• **Given exercise**: Transcribe the part of the passage on encyclopedia authority that opens with the words "One pragmatic criterion" and closes after "style [see below].".

• **Passage shown**:
******
One pragmatic criterion for this kind of authority may be the perceived "completeness" or "completeness" of an encyclopaedia as a token of the genre "reference work". That is, whether it as a text or genre token not only satisfies the condition of providing sufficient quantities and depth of knowledge and information for the potential requirements and needs of a postulated model reader, but also whether this information is organised in such a way as to make access to this information easy for the empirical reader. Another criterion for such authority may be tied in with the idea of the "openness" or "closedness" of the encyclopaedia considered as a cultural artefact, which relates amongst other things to its particular representational mode and style [see below].
In the case of a conventional encyclopaedia which is considered authoritative there might also be some expectations that it will in some way constrain the development of multiple interpretations of its content by potential readers. Generally speaking, works endowed with a strong culturally constituted authority are associated with limitations on the number and nature of possible interpretations [see Eco's discussion of this in relation to possible readings of the Scriptures in the Middle Ages in The Role of the Reader [Eco 1987, pp 50-52]]. Another aspect of an encylopaedia's openness or closedness might be the extent to which [and in which ways] it incorporates pointers from its own "center of authority" to other "authoritative" texts [or even more interestingly, to other more "peripheral" works which may well be relevant for readers, but which generally will not be integrated in full into the work itself because the editors have to work within certain sets of cultural, technological, spatial and temporal constraints.] We shall discuss how such constraints may be operative during the collocation and publishing process later on.
In his essay The Poetics of the Open Work [Eco 1987 [1981], pp 47-66] Umberto Eco discusses the notions of "completeness" and "openness" in relation to works of art. He points out that both these expressions refer to a standard situation of which we are all aware in our reception of a work of art: we tend to see it as the end-product of an author's attempt to arrange a sequence of communicative effects in such a way that each individual addressee can refashion the original composition devised by the author. The addressee is bound to enter into an interplay of stimulus and response which depends on his unique capacity for reception of the piece. In this sense the author presents a finished product with the intention that the this particular composition should be appreciated and received in the same form that he devised it. A work of art is therefore "a complete and closed form in its uniqueness as a balanced organic whole, while at the same time constituting an open product on account of its susceptibility to countless different interpretations which do not impinge upon its unadulterated specificity. Hence every reception of a work of art is both an interpretation and a performance of it, because in every reception the work takes on a fresh perspective." [pp 48-50].
******
• **Data**:
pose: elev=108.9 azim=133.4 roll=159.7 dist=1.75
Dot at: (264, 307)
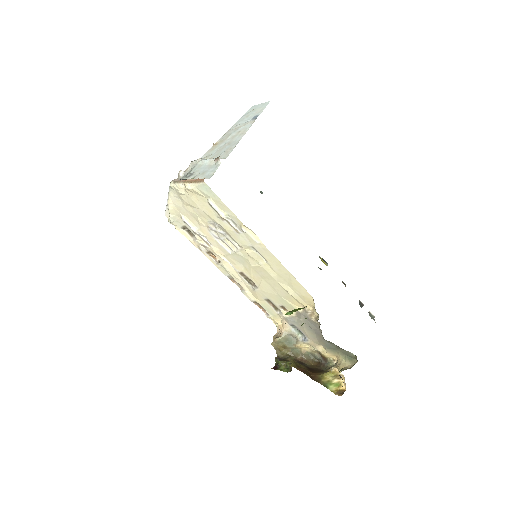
******
• **Answer to the task**:
One pragmatic criterion for this kind of authority may be the perceived "completeness" or "completeness" of an encyclopaedia as a token of the genre "reference work". That is, whether it as a text or genre token not only satisfies the condition of providing sufficient quantities and depth of knowledge and information for the potential requirements and needs of a postulated model reader, but also whether this information is organised in such a way as to make access to this information easy for the empirical reader. Another criterion for such authority may be tied in with the idea of the "openness" or "closedness" of the encyclopaedia considered as a cultural artefact, which relates amongst other things to its particular representational mode and style [see below].